* [Task goal] Copy the records verbatim, starting at the line that contains "Task: after every" and ending at the line that contains "-0.066577, 0.932354, 0.268724]]", both included.

* [Information provided]
Content starts
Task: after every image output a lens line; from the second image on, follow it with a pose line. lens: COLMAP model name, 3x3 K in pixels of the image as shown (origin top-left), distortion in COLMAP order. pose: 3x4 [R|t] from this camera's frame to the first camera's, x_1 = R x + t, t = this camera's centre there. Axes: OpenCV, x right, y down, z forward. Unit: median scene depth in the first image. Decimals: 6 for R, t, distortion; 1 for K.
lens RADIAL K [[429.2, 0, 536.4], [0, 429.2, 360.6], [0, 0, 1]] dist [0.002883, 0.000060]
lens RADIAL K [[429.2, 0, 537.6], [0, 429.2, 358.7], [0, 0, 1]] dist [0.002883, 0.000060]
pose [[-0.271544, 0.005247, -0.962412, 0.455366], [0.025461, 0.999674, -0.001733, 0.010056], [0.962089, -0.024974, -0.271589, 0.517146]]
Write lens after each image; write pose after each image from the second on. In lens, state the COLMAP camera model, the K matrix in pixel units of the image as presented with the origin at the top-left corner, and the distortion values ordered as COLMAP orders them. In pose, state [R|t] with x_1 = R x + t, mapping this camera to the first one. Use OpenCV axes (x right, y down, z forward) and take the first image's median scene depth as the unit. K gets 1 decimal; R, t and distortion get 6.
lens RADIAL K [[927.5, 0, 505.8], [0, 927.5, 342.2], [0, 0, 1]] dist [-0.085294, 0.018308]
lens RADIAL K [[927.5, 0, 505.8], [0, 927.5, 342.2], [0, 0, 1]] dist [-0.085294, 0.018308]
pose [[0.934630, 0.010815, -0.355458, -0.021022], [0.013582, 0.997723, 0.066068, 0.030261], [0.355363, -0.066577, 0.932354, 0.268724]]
Content ends
Content starts
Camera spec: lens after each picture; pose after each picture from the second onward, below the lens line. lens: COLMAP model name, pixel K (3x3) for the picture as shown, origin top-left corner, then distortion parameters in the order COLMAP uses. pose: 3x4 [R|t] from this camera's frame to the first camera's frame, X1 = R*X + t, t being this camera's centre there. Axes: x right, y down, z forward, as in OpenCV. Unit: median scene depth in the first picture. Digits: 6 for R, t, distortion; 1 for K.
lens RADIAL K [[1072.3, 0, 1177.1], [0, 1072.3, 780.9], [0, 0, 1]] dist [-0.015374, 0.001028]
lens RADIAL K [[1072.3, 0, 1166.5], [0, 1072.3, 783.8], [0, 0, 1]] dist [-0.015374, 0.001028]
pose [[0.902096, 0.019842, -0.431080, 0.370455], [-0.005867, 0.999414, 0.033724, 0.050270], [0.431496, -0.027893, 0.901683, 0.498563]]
Content ends
* [The completed task]
Task: after every image output a lens line; from the second image on, follow it with a pose line. lens: COLMAP model name, 3x3 K in pixels of the image as shown (origin top-left), distortion in COLMAP order. pose: 3x4 [R|t] from this camera's frame to the first camera's, x_1 = R x + t, t = this camera's centre there. Axes: OpenCV, x right, y down, z forward. Unit: median scene depth in the first image. Decimals: 6 for R, t, distortion; 1 for K.
lens RADIAL K [[429.2, 0, 536.4], [0, 429.2, 360.6], [0, 0, 1]] dist [0.002883, 0.000060]
lens RADIAL K [[429.2, 0, 537.6], [0, 429.2, 358.7], [0, 0, 1]] dist [0.002883, 0.000060]
pose [[-0.271544, 0.005247, -0.962412, 0.455366], [0.025461, 0.999674, -0.001733, 0.010056], [0.962089, -0.024974, -0.271589, 0.517146]]
Write lens after each image; write pose after each image from the second on. In lens, state the COLMAP camera model, the K matrix in pixel units of the image as presented with the origin at the top-left corner, and the distortion values ordered as COLMAP orders them. In pose, state [R|t] with x_1 = R x + t, mapping this camera to the first one. Use OpenCV axes (x right, y down, z forward) and take the first image's median scene depth as the unit. K gets 1 decimal; R, t and distortion get 6.
lens RADIAL K [[927.5, 0, 505.8], [0, 927.5, 342.2], [0, 0, 1]] dist [-0.085294, 0.018308]
lens RADIAL K [[927.5, 0, 505.8], [0, 927.5, 342.2], [0, 0, 1]] dist [-0.085294, 0.018308]
pose [[0.934630, 0.010815, -0.355458, -0.021022], [0.013582, 0.997723, 0.066068, 0.030261], [0.355363, -0.066577, 0.932354, 0.268724]]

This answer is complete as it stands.